Seanergy is doing what it can when it can. “Whenever any of our ships got into the dry dock, we started to install energy saving devices in cooperation with the charterers, that either pay the cost and they get the benefit or we pay the cost and we share the benefit,” Tsantanis said.

This exposes the Greek company to higher costs when operating in European Union waters, under the terms of the bloc’s Emissions Trading System, which is now an operating cost. “We have already embedded that in all of our time charters, and we're just going to live with that as a tax,” Tsantanis said.

On conventional fuels, the Platts Capesize Scrubber Premium Index, which reflects the average of the difference between the TCE returns for scrubber-fitted and non-scrubber ships, was over a third lower on the year. Platts is part of S&P Global Commodity Insights.

While Seanergy is largely steering clear of fuels that require new engines, it is leaning into biofuels. It was the first Capesize company, in the summer of 2021, to test biofuels.

Biofuels are, at least for now, a relatively expensive option. Platts assessed B30 Bio-Bunkers based on used cooking oil methyl ester at Rotterdam at $786.57/metric ton on Oct. 18 and its FAME-based equivalent at $701/mt, compared to $545/mt for delivered 0.5% sulfur fuel oil.

Maintaining the age profile

Seanergy's fleet of 19 vessels currently has an average age of 13.4 years, a fairly senior age profile that may not change soon.

While in the aviation sector bigger, more fuel-efficient planes are being built with lighter materials that reduce fuel burn, for shipping, newer engines are not materially more efficient than the previous generations.

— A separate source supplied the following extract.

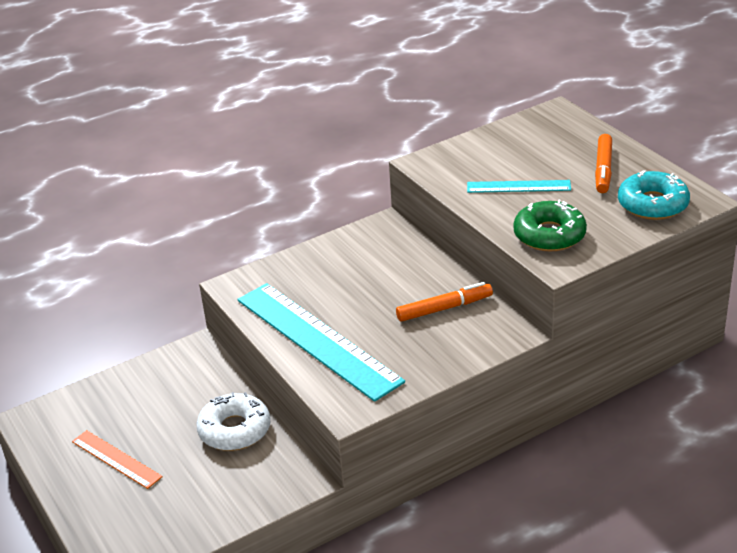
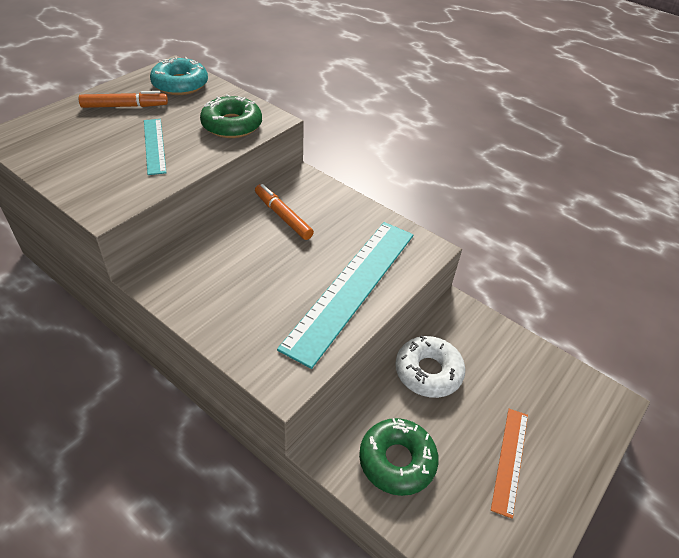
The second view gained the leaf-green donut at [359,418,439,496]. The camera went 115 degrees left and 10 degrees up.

Even some of Seanergy’s older vessels from 2004 perform quite well on fuel efficiency, Tsantanis said.

Amortizing the carbon cost of building a new ship, including the impact of emissions from the steel and energy used to build it, may not make the mine-to-wake process worth the emissions, compared to burning slightly more fuel, Tsantanis said.

In any case, it can be hard to get in orders at shipyards: “There are not so many shipyards in the world that have the capacity to build Capesize vessels and those that do, they tend to choose vessels that have bigger profit margins,” he said.

Market boosts

Russia’s invasion of Ukraine and the resulting slew of international sanctions has forced Europe to import more commodities from other, further-flung sources.

This has been visibly the case for refined oil products, although it has been less pronounced in the case of coal. In 2021, before the invasion, Europe imported 3.9 million mt of coal, dropping to 3.1 million mt in 2022, before roughly halving to 1.7 million mt/year in both 2023 and in 2024 to date, according to S&P Global Commodities at Sea data. The hope within the dry bulk sector was that the Russian volumes that were displaced would come from more distant sources.

“Initially, that didn’t happen and the reason it didn’t happen is because we had one of the mildest winters in history,” Tsantanis said. He added that coal inventories are depleting and that more coal is starting to come from further afield, such as from Australia.

One consistently bullish factor for Capesizes has been demand for iron ore and bauxite, besides coal, Tsantanis said.

China, despite current economic headwinds, still produces over half of global steel supply, and these exports bode well for the dry bulk sector, he said. “You have trillions of dollars of infrastructure projects globally that need steel [across different regions],” he said.

China produced 1.013 billion mt or 55% of global crude steel in 2023, according to the World Steel Association.

Rates to carry dry freight have been strong in 2024. Platts assessed its Cape T4 Index, a daily weighted average Capesize Time Charter Equivalent (TCE) rate reflecting ton mile demand on four key TCE assessments, 14% higher on the year in mid-October and 83% above the equivalent period in 2022.